Racial Equality Officer: Candidate profiles
The Yorker looks at the candidates for Racial Equality Officer in this year's YUSU elections.
Itai Michael Choto and Rohan Banerjee
Second year Politics students Itai Michael Choto and Rohan Banerjee are teaming up to run for the position of Racial Equality Officer.
In his first year, Choto was elected President of the Social and Political Sciences Society, which was runner up in ‘Best New Society’ at the 2011 YUSU awards.
Banerjee is the university’s representative of a consultancy network which specialises in China based recruitment, as well as being a Halifax STYC last year.
Choto and Banerjee told The Yorker that they will encourage students to develop their own cultural and personal identity.
They also pledge to encourage even more inter-societal events between cultural groups on campus, have by-weekly drop in sessions, increase interactivity and co-operation and better publicise the role.
Choto and Banerjee said: “Coming from two very different backgrounds and cultures, we feel this embedded diversity in our own partnership can serve as the bedrock of any future policies we hope to execute.”
Interesting fact about Itai: “Through my father’s political work, I have had the rare opportunity to meet a number of important figures in Africa.”
Interesting fact about Rohan: “Through my aunt’s work as a Race Liaison officer at Sussex Police, I have attended a number of UNISON and SBPA (Sussex Black Police Association) events across the country.
Second year Sociology student Asiya Elgady wants to put her experience from running anti-discriminatory and educational campaigns with NGOs to good use as Racial Equalities Officer.
Elgady has been Assistant Project Manager and Networking and PR officer for those campaigns and she is currently Chair of the Culture Society.
She told The Yorker that her main policy is to bridge the gap between international and domestic students through informative speaker and social events.
If elected, Elgady said that she would also like to change the student body perception of race, strengthen the link between YUSU and student societies, provide more readily accessible and informative services for the student body, and integrate more within the wider York community.
She believes that her “winning smile (cheesy grin)” makes her stand out from the crowd, adding, “no seriously, primarily my experience both within and outside of the university.”
Interesting fact about Asiya: “I've always wanted to sing in a New York jazz club.”
Second Year Maths student Vishnuu Nithiyananthan is also a STYC and a course rep, which he believes gives him experience campaigning on issues.
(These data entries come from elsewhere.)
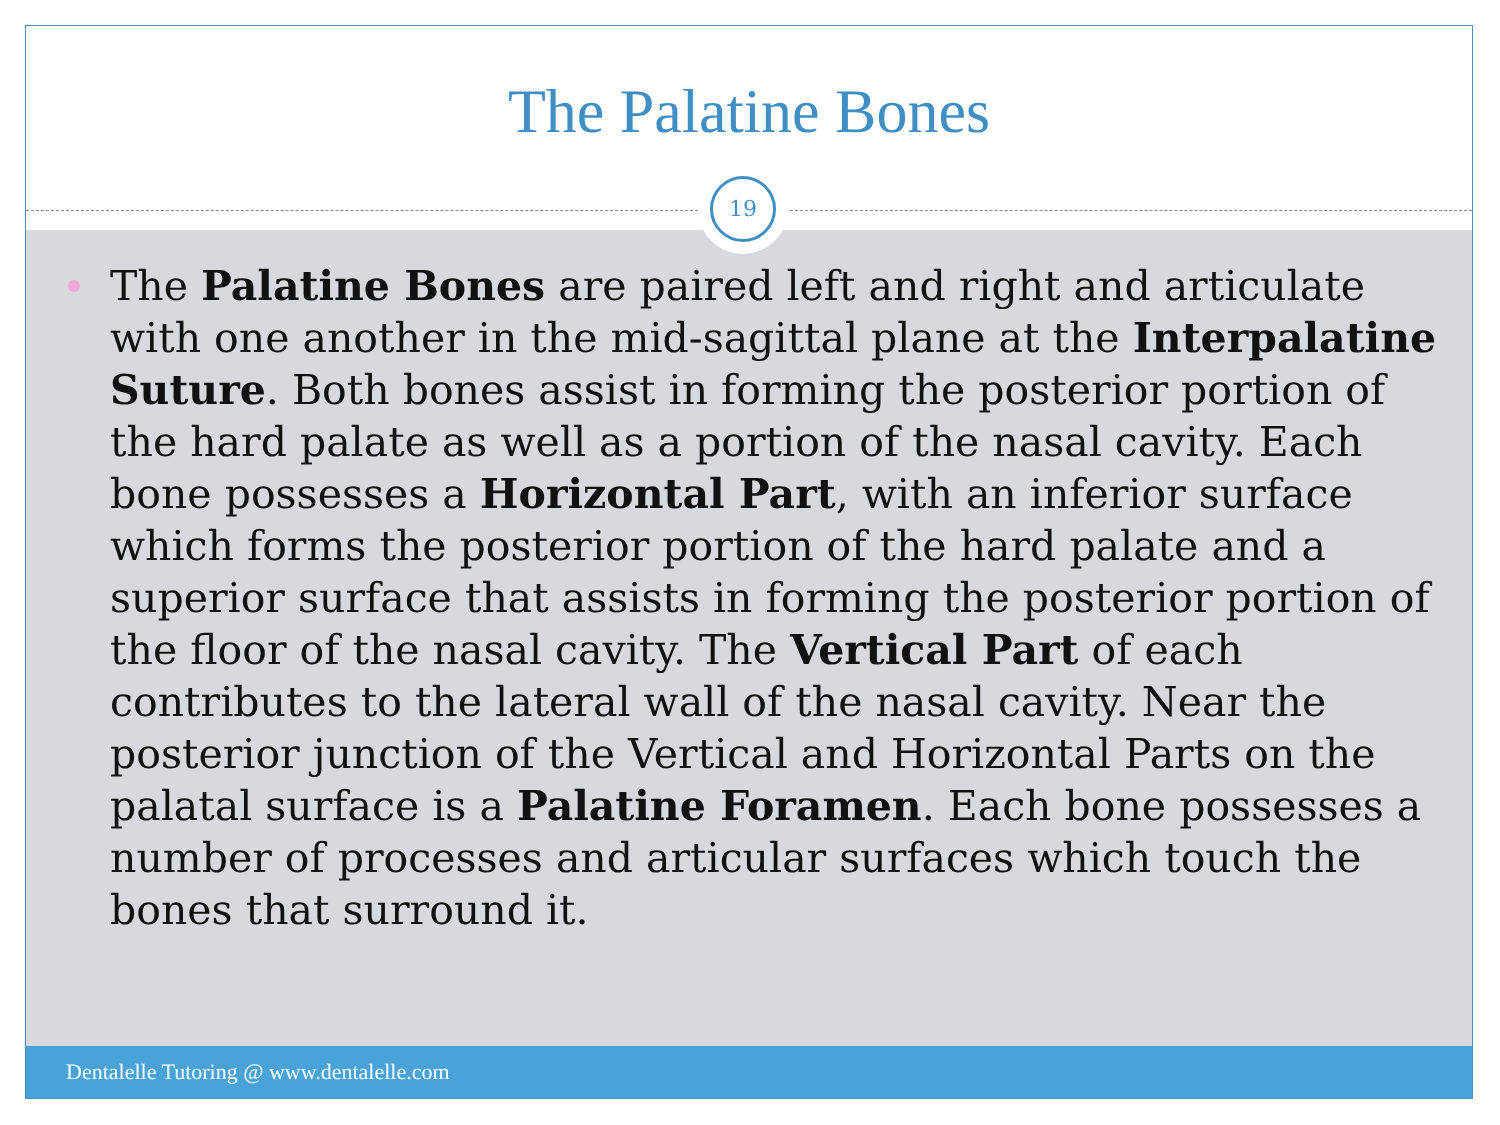The Palatine Bones
19
The Palatine Bones are paired left and right and articulate with one another in the mid-sagittal plane at the Interpalatine Suture. Both bones assist in forming the posterior portion of the hard palate as well as a portion of the nasal cavity. Each bone possesses a Horizontal Part, with an inferior surface which forms the posterior portion of the hard palate and a superior surface that assists in forming the posterior portion of the floor of the nasal cavity. The Vertical Part of each contributes to the lateral wall of the nasal cavity. Near the posterior junction of the Vertical and Horizontal Parts on the palatal surface is a Palatine Foramen. Each bone possesses a number of processes and articular surfaces which touch the bones that surround it.
Dentalelle Tutoring @ www.dentalelle.com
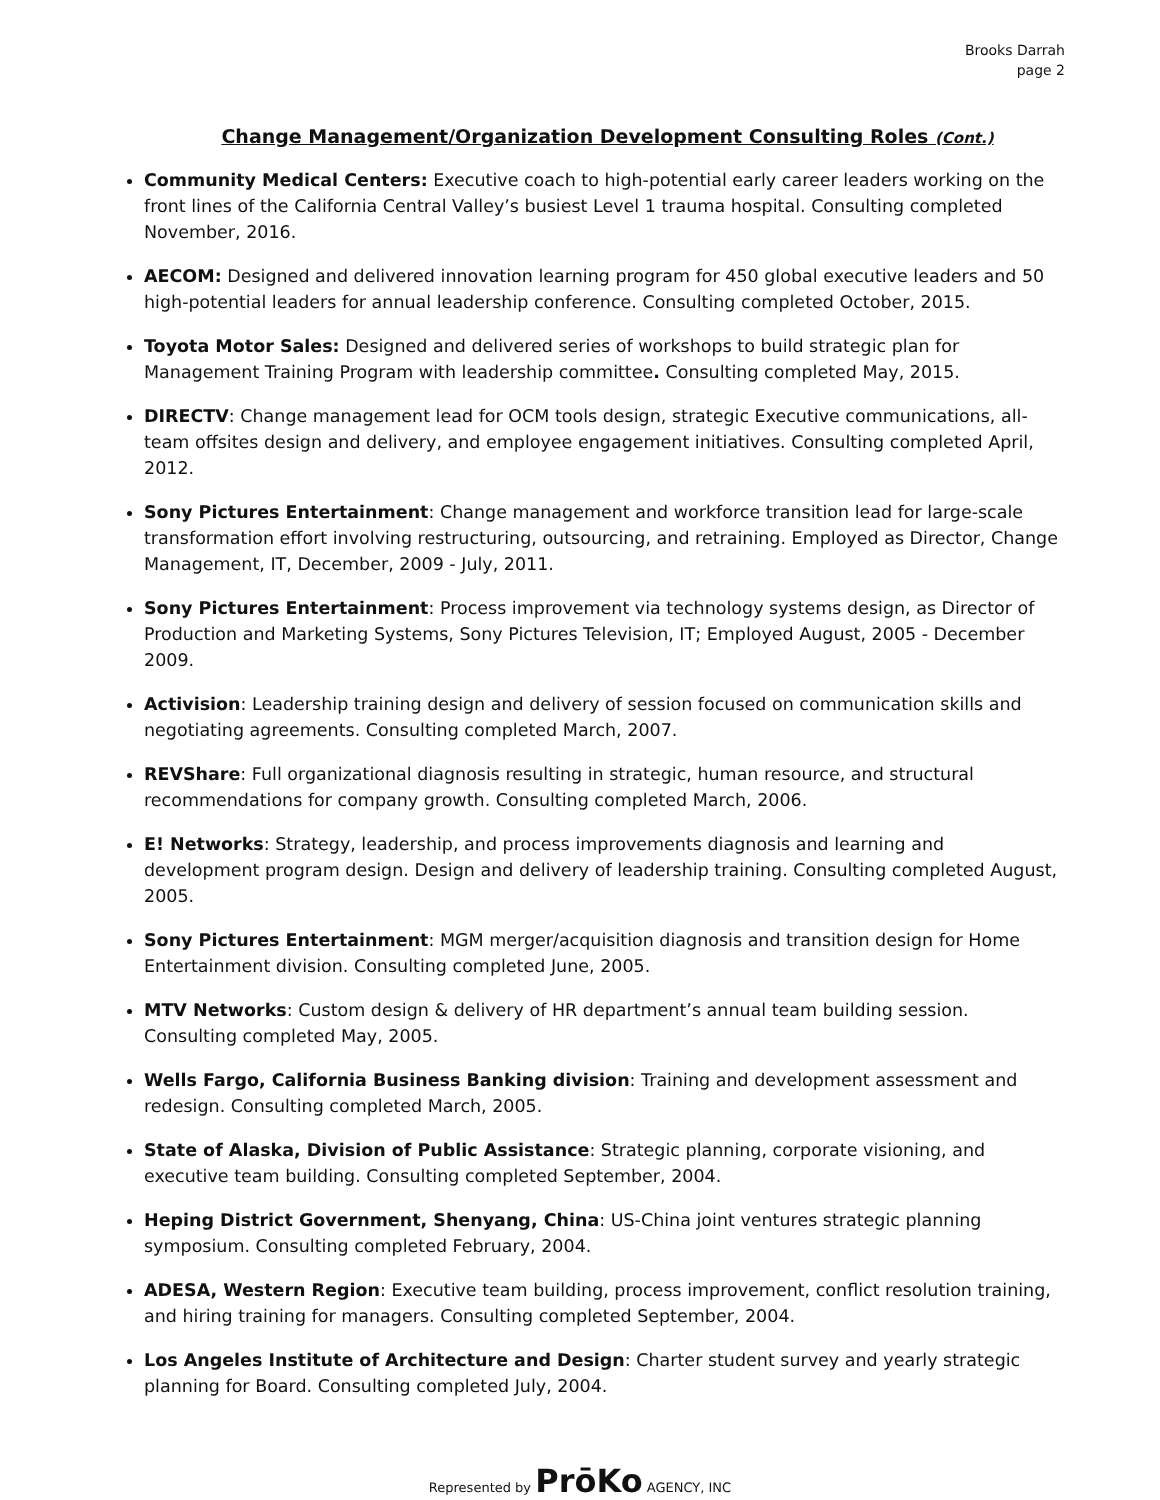Brooks Darrah
page 2
Change Management/Organization Development Consulting Roles (Cont.)
Community Medical Centers: Executive coach to high-potential early career leaders working on the front lines of the California Central Valley’s busiest Level 1 trauma hospital. Consulting completed November, 2016.
AECOM: Designed and delivered innovation learning program for 450 global executive leaders and 50 high-potential leaders for annual leadership conference. Consulting completed October, 2015.
Toyota Motor Sales: Designed and delivered series of workshops to build strategic plan for Management Training Program with leadership committee. Consulting completed May, 2015.
DIRECTV: Change management lead for OCM tools design, strategic Executive communications, all-team offsites design and delivery, and employee engagement initiatives. Consulting completed April, 2012.
Sony Pictures Entertainment: Change management and workforce transition lead for large-scale transformation effort involving restructuring, outsourcing, and retraining. Employed as Director, Change Management, IT, December, 2009 - July, 2011.
Sony Pictures Entertainment: Process improvement via technology systems design, as Director of Production and Marketing Systems, Sony Pictures Television, IT; Employed August, 2005 - December 2009.
Activision: Leadership training design and delivery of session focused on communication skills and negotiating agreements. Consulting completed March, 2007.
REVShare: Full organizational diagnosis resulting in strategic, human resource, and structural recommendations for company growth. Consulting completed March, 2006.
E! Networks: Strategy, leadership, and process improvements diagnosis and learning and development program design. Design and delivery of leadership training. Consulting completed August, 2005.
Sony Pictures Entertainment: MGM merger/acquisition diagnosis and transition design for Home Entertainment division. Consulting completed June, 2005.
MTV Networks: Custom design & delivery of HR department’s annual team building session. Consulting completed May, 2005.
Wells Fargo, California Business Banking division: Training and development assessment and redesign. Consulting completed March, 2005.
State of Alaska, Division of Public Assistance: Strategic planning, corporate visioning, and executive team building. Consulting completed September, 2004.
Heping District Government, Shenyang, China: US-China joint ventures strategic planning symposium. Consulting completed February, 2004.
ADESA, Western Region: Executive team building, process improvement, conflict resolution training, and hiring training for managers. Consulting completed September, 2004.
Los Angeles Institute of Architecture and Design: Charter student survey and yearly strategic planning for Board. Consulting completed July, 2004.
Represented by PrōKo AGENCY, INC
He added that he feels these skills are transferable and that he has a “huge passion” for the Racial Equalities Officer position.
Nithiyananthan also lobbied YUSU at Fairfax House in his first year, arguing for compensation for every student as a result of building work and carpet refurbishments affecting crucial exam periods.
Nithiyananthan has pledged to revamp the role of Racial Equalities Officer. Through better communication, building relationships between the Racial Equalities Committee and other areas of the student body, he told The Yorker that he “hopes to revitalise an area of YUSU that many feel let down by.”
He added that he “hopes to allow all racial issues to be dealt with,” and to allow all races on campus to be able to come to him with problems.
Interesting fact about Vishnuu: “I speak fluent Tamil.”
Find out more about this candidate: Manifesto
Rebekah Phiri, a second year PPE student, is already involved with the Racial Equality Network, as well as being Co-President for the African and Caribbean Society.
She told The Yorker: “Currently being involved with the Racial Equality Network means I have an understanding of what they stand for and can continue the work we are currently doing, as well as bringing my own fresh ideas.”
Phiri is also a Student Ambassador, a speaker for a panel discussion on Black Identity in Education and a University of York representative for Sponsors for Educational Opportunity, a not-for-profit organisation focused on improving access for ethnic minority students into the most competitive professions.
Her key policies are to work for inclusivity and encourage students to take a more active role, and to work within existing Welfare services to provide specialised support networks.
She added that she would like to make the Racial Equality Network a centralised platform for all cultural and faith societies to discuss and address issues faced by their members and if elected she would collaborate with these societies to organise and publicise targeted events and ensure the university commemorates key events.
Interesting fact about Rebekah: “I am a huge Disney fan and I have every single Disney movie ever made on VHS or DVD.”